◆ EXERCISE OBJECTIVE ◆
Reproduce the material line for line, starting at its first line and ending with the line that contains "10: (206, 78)". Leave the pictures out of your copy.

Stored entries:
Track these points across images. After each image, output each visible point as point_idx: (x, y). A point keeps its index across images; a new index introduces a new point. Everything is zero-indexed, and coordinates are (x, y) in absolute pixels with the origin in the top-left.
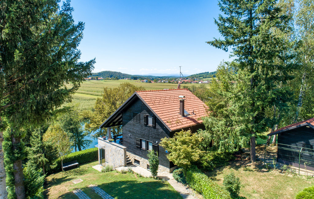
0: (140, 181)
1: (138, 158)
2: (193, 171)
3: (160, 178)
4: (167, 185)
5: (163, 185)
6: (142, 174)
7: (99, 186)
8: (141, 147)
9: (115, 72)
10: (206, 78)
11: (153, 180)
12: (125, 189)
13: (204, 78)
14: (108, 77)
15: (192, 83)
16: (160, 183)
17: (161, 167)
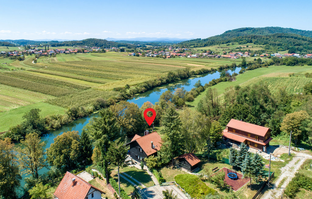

◆ RESPONSE TO THE EXERCISE ◆
Track these points across images. After each image, output each visible point as point_idx: (x, y). A point keeps its index across images; a new index introduces a new point. Everything is zero-indexed, and coordinates are (x, y) in absolute pixels with the origin in the top-left.
0: (140, 181)
1: (138, 158)
2: (193, 171)
3: (160, 178)
4: (167, 185)
5: (163, 185)
6: (142, 174)
7: (99, 186)
8: (141, 147)
9: (115, 72)
10: (206, 78)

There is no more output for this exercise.